═══ Metin ═══

Alışveriş terapisi günlük can sıkıntılarını avutmak için olduğu kadar hayatımızı derinden etkileyen büyük olaylarda da başvurduğumuz bir yöntem. Zor bir günün sonunda, kötü geçen bir iş görüşmesinin ardından, evlenme hazırlığı yaparken, sevgilimizle tartıştığımızda ve daha pek çok durumda hem kendimizi daha iyi hissetmek hem de durumu kontrol altına aldığımızı düşünmek için yapıyoruz bunu. Çünkü her şeyi kontrol altına aldığımızı hissettiğimizde endişelerimiz ve kaygılarımız hafifliyor, kendimizi daha iyi hissediyoruz.
Araştırmalar pek çok durumda alışveriş terapisinin başarılı bir yöntem olabildiğini gösteriyor. Aşırıya kaçmadan, borca girmeden ve bağımlılık haline getirilmeden yapılan küçük alışveriş seansları insanları mutlu ediyor gerçekten de. Burada önemli olan gereksiz alışverişe kaçmadan ve ekonomik olarak kendimizi zorlamadan alışveriş terapisinin nimetlerinden yararlanabilmek. Ancak bunu yapabilmek için de öncelikle alışveriş alışkanlıklarımızı, bütçemizi ve verdiğimiz kararların ardındaki psikolojik faktörleri etraflıca incelemek gerekiyor.
Alışveriş Terapisi ve Pişmanlık Duygusu Arasındaki İnce Çizgi
Alışveriş terapisinin işe yaramadığı ya da kötüye kullanıldığı durumlara baktığımızda pişmanlık duygusunun ön planda olduğunu görüyoruz. Kişi, gereksiz ve zamansız alışveriş yaparak kendini iyi hissetmeye çalıştığı için, küçük bir mutluluk ya da haz duygusu deneyimleyebilse de bu duygu pek uzun sürmüyor. Çünkü çok geçmeden verdiği kararın pek de doğru bir karar olmadığını, aldığı ürüne aslında ihtiyacı olmadığını ve lüzumundan fazla para harcadığını fark ederek pişman oluyor. Ancak bu pişmanlığın önüne geçmek için yapabileceğimiz pek çok şey var.

═══

Alışveriş terapisi metninde "Alışveriş Terapisi ve" ile başlayıp "çok şey var." ile biten kısmı kelimesi kelimesine yazın. Aşağıdaki kayıtlara ihtiyacınız yok.

═══ Verilen Bilgiler ═══

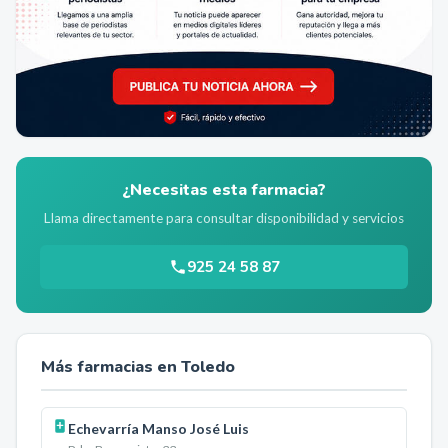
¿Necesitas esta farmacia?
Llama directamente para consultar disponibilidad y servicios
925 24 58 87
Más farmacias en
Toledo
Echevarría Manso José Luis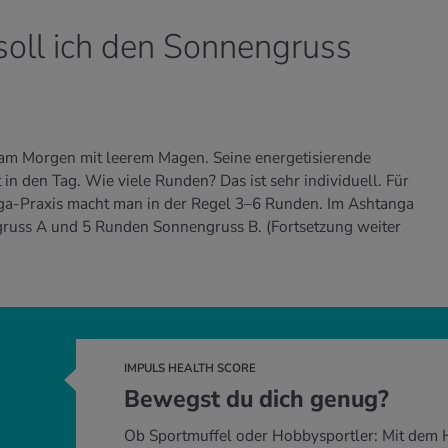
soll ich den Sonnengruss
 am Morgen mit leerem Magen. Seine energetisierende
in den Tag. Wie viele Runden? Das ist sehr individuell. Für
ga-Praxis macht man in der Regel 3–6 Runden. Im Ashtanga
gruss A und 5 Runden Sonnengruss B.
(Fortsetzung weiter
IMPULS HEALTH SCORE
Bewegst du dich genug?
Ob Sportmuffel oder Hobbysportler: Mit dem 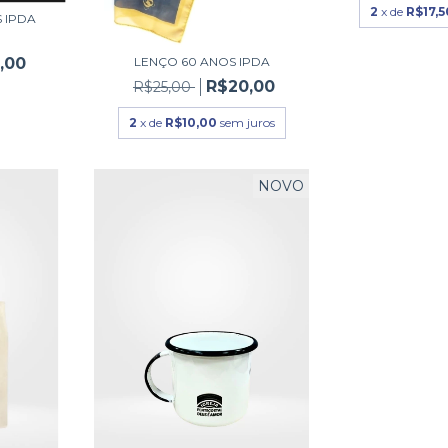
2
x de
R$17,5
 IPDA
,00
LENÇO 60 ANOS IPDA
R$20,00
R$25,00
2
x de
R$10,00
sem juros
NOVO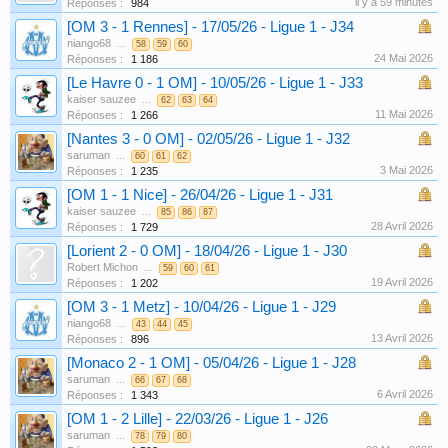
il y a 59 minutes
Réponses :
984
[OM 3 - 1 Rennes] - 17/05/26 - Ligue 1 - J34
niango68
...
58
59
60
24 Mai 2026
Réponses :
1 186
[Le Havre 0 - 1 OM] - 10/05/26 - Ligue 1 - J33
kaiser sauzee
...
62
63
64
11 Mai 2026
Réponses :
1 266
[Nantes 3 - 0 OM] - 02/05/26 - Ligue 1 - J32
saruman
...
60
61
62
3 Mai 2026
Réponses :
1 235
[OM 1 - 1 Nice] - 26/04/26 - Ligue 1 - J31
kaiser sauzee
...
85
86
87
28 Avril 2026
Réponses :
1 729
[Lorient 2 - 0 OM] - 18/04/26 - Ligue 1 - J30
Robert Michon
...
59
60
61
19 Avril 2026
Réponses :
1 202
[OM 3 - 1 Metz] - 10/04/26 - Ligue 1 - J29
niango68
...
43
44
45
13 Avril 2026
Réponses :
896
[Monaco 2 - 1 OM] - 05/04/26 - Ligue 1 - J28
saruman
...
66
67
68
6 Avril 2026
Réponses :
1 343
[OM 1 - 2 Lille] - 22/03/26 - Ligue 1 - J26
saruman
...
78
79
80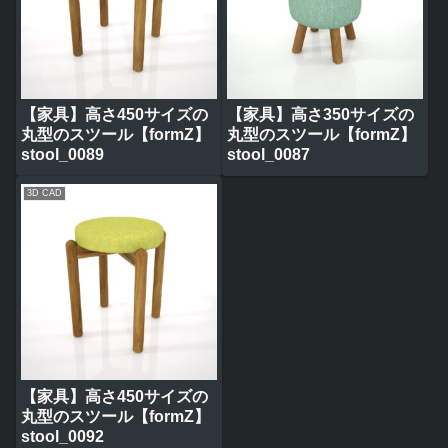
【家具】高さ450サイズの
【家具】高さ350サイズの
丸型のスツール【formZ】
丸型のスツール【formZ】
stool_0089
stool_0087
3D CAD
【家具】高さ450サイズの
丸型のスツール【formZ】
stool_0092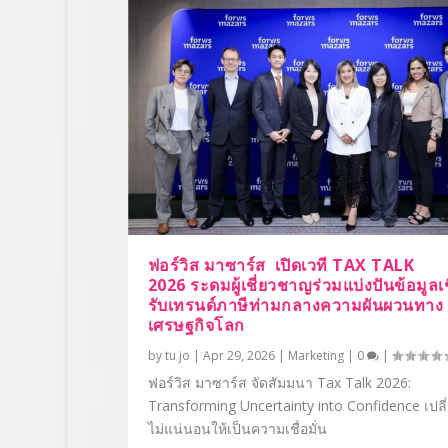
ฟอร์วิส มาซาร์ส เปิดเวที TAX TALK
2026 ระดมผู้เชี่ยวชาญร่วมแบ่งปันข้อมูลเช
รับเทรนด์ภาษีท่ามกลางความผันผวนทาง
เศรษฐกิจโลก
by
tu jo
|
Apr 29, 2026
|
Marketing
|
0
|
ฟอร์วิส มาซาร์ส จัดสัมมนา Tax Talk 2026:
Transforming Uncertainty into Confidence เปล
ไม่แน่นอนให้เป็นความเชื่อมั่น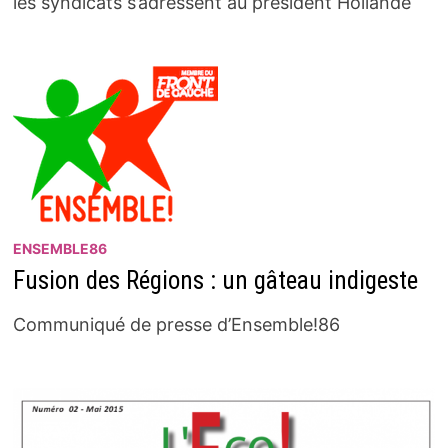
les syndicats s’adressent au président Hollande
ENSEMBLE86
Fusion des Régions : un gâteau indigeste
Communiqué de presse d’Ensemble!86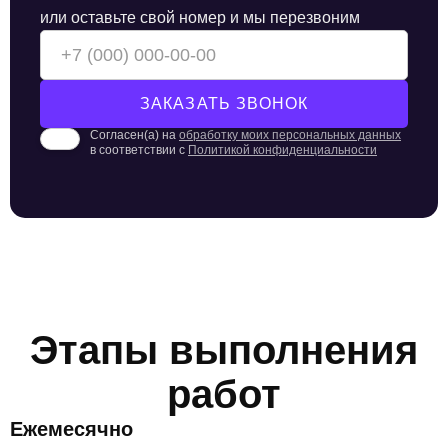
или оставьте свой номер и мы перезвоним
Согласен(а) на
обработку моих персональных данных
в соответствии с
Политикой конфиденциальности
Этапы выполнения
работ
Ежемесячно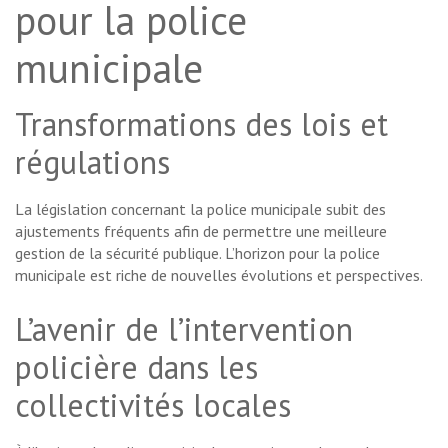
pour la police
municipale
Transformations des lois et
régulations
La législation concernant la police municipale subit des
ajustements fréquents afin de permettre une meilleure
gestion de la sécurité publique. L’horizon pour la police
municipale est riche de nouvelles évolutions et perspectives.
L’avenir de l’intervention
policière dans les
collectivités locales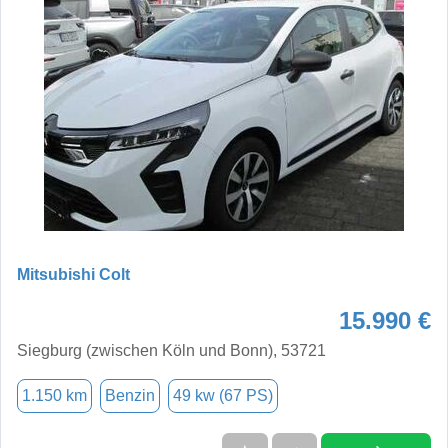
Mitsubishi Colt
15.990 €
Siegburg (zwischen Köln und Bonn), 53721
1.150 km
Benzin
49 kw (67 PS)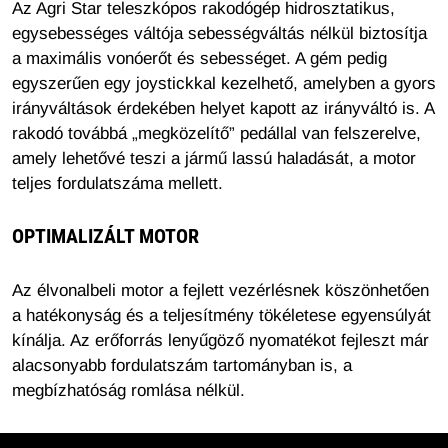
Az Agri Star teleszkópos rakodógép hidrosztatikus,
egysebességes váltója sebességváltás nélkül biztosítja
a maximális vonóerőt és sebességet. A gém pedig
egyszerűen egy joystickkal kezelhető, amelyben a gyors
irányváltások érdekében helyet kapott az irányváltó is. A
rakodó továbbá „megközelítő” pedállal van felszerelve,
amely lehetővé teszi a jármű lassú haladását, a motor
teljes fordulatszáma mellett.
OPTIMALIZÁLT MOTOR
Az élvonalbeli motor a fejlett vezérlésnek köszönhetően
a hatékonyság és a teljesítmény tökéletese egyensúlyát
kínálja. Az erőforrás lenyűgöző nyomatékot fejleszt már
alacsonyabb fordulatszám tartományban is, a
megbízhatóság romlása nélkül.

═══

### Cevap Bölümü:
Alışveriş Terapisi ve Pişmanlık Duygusu Arasındaki İnce Çizgi
Alışveriş terapisinin işe yaramadığı ya da kötüye kullanıldığı durumlara baktığımızda pişmanlık duygusunun ön planda olduğunu görüyoruz. Kişi, gereksiz ve zamansız alışveriş yaparak kendini iyi hissetmeye çalıştığı için, küçük bir mutluluk ya da haz duygusu deneyimleyebilse de bu duygu pek uzun sürmüyor. Çünkü çok geçmeden verdiği kararın pek de doğru bir karar olmadığını, aldığı ürüne aslında ihtiyacı olmadığını ve lüzumundan fazla para harcadığını fark ederek pişman oluyor. Ancak bu pişmanlığın önüne geçmek için yapabileceğimiz pek çok şey var.